I’ve been using a pretty simple array formula in excel to crunch some datasets but they’re getting too large and absolutely destroying my computers performance whenever I update the calculations.
The excel sheet and MySQL database are laid out like so:
+-Timestamp-+-value-+
| 1340816430| .02 |
---------------------
x600,000 rows
Here’s the excel formula:
{=AVERAGEIFS(B:B,A:A,"<"&A1+1000,A:A,">"&A1-1000)}
That returns the average of the values, and is the third column in the excel sheet. Is there any plausible way for me to create a MySQL query that performs a similar operation and returns a column with the values that would have been in the third column had I run excel’s formula?
If you are happy using Excel formulas you can speed up this calculation a lot (factor of over 3000 on my system). Assuming that Column A contains the timestamps in ASCENDING ORDER and Column B the values (if not already sorted then use Excel Sort).
in Column C put =IFERROR(MATCH(A1-1000,$A:$A,1),1) and copy down. This calculates the row number of the row 1000 timestamp less.
in Column D put =IFERROR(MATCH(A1+1000,$A:$A,1),1048576) and copy down. This calculates the row number of the row 1000 timestamp more.

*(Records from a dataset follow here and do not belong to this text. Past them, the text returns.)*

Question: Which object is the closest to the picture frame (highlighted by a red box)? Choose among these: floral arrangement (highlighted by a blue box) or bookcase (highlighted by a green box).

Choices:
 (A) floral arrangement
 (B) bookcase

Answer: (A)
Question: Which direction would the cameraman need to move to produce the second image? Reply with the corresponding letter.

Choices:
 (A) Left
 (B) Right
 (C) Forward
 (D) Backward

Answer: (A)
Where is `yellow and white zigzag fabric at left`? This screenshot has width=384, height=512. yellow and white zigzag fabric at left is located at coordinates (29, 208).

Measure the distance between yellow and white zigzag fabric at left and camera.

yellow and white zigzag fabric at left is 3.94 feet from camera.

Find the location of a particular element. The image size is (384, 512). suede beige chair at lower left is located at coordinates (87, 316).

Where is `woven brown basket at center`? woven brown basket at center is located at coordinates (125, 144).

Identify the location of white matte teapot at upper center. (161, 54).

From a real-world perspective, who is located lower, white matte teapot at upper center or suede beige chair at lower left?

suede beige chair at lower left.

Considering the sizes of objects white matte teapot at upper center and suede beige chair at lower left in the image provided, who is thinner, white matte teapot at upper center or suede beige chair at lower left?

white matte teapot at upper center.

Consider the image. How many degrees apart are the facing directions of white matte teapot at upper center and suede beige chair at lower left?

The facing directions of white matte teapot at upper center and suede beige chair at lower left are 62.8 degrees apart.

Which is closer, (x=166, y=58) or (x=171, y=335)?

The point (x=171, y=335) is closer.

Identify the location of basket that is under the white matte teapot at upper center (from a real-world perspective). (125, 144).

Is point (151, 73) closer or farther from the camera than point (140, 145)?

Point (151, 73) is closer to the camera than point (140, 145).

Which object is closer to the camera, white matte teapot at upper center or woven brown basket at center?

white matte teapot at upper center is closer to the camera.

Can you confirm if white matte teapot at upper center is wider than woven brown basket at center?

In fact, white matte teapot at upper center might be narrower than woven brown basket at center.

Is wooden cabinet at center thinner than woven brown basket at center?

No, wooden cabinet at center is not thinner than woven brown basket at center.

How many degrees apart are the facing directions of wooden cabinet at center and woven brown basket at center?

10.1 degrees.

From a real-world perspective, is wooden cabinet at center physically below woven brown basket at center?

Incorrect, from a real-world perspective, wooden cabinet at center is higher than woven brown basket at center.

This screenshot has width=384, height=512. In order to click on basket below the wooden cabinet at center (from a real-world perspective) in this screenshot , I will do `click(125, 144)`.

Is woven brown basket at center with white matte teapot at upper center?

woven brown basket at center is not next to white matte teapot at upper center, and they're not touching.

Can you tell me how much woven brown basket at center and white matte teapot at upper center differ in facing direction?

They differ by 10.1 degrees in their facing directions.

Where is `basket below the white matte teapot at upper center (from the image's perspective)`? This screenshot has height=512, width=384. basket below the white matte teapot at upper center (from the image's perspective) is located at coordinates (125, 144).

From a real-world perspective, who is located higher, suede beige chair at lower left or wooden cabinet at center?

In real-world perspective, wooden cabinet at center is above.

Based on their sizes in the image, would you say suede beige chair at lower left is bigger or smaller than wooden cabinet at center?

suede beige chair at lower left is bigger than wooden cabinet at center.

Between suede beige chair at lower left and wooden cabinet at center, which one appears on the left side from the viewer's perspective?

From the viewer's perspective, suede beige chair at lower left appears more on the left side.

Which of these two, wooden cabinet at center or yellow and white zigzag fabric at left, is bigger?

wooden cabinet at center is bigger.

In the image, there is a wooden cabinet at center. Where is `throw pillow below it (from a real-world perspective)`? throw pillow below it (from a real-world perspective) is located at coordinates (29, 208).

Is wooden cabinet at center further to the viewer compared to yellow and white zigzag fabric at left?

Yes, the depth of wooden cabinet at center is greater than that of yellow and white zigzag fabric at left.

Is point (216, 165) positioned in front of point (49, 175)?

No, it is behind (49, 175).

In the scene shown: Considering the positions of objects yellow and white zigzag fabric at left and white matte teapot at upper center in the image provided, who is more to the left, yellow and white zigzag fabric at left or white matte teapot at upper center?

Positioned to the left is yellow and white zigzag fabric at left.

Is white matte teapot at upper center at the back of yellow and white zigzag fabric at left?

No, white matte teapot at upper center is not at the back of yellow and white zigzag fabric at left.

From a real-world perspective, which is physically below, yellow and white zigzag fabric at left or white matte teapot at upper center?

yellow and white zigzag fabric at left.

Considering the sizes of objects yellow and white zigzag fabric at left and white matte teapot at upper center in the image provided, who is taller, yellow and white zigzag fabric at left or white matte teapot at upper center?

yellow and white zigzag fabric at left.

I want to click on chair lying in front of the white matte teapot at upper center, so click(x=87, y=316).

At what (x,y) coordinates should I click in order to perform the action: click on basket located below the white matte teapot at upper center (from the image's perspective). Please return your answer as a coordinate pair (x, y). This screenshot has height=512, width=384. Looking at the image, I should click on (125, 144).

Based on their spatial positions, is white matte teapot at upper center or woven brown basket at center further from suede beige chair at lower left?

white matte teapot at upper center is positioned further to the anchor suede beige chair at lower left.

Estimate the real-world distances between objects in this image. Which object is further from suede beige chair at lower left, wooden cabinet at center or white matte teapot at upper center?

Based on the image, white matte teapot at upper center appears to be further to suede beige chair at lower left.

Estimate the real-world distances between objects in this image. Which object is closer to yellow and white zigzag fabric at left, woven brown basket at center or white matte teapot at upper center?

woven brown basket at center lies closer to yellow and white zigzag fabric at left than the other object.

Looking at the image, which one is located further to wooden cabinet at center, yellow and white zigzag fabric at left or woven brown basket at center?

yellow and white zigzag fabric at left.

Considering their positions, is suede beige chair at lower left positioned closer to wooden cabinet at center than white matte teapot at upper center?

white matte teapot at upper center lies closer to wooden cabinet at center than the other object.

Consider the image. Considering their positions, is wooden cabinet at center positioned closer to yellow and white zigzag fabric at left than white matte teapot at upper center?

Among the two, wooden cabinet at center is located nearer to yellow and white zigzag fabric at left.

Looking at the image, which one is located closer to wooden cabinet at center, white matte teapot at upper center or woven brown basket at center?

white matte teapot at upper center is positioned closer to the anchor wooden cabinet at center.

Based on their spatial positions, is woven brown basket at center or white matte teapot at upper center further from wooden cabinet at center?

in column E put =AVERAGE(OFFSET(B1,C1-ROW(),0,D1-C1+1,1)) and copy down. This calculates the average of the subset range from the first row to the last row.
On my system this full calculates 1000K rows in 20 seconds.
The disadvantage of this method is that its volatile so will recalculate whenever you make a change, but I assume that you are in Manual calculation mode anyway.